--- RECORDS FOR PROCESSING Enclosed Below ---

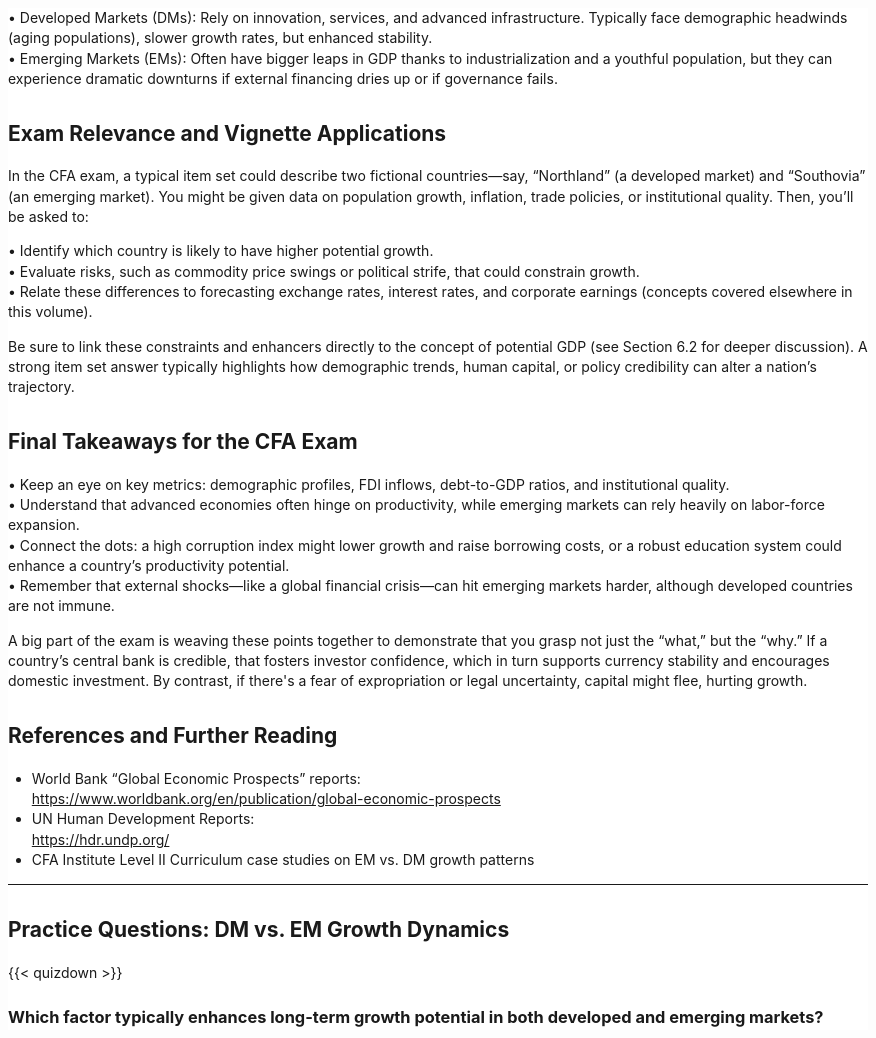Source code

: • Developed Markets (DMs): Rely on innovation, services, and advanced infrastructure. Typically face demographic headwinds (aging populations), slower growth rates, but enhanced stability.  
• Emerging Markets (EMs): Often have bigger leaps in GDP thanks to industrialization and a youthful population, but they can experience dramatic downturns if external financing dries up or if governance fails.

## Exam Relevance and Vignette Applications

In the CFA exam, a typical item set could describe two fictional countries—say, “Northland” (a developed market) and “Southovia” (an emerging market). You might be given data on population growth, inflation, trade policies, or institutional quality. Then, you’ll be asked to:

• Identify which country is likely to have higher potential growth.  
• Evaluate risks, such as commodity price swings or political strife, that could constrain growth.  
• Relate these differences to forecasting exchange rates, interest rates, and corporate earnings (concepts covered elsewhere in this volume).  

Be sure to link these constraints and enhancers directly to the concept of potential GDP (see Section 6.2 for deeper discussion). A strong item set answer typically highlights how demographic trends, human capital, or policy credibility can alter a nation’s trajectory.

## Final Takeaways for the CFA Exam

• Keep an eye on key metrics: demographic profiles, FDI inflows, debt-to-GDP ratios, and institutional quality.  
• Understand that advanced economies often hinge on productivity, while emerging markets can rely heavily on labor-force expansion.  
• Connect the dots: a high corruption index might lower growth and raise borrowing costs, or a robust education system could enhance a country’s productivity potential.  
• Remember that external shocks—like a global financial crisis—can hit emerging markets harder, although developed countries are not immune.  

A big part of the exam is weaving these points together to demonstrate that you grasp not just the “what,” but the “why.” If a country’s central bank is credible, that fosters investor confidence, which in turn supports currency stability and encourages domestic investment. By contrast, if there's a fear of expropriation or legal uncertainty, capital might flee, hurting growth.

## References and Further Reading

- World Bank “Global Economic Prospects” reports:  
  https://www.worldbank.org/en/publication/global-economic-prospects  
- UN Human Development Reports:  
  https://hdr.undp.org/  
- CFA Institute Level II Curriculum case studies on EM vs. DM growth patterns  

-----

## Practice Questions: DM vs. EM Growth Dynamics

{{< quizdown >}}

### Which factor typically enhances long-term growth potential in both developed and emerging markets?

--- End of Enclosed RECORDS FOR PROCESSING ---

_WHAT YOU ARE ASKED TO DO_: Go back to the entries above and restate word for word every line from the first through the one that contains "In the CFA exam, a", leaving the pictures behind.

_OUTPUT FOR THIS EXERCISE_:
Source code

: • Developed Markets (DMs): Rely on innovation, services, and advanced infrastructure. Typically face demographic headwinds (aging populations), slower growth rates, but enhanced stability.  
• Emerging Markets (EMs): Often have bigger leaps in GDP thanks to industrialization and a youthful population, but they can experience dramatic downturns if external financing dries up or if governance fails.

## Exam Relevance and Vignette Applications

In the CFA exam, a typical item set could describe two fictional countries—say, “Northland” (a developed market) and “Southovia” (an emerging market). You might be given data on population growth, inflation, trade policies, or institutional quality. Then, you’ll be asked to:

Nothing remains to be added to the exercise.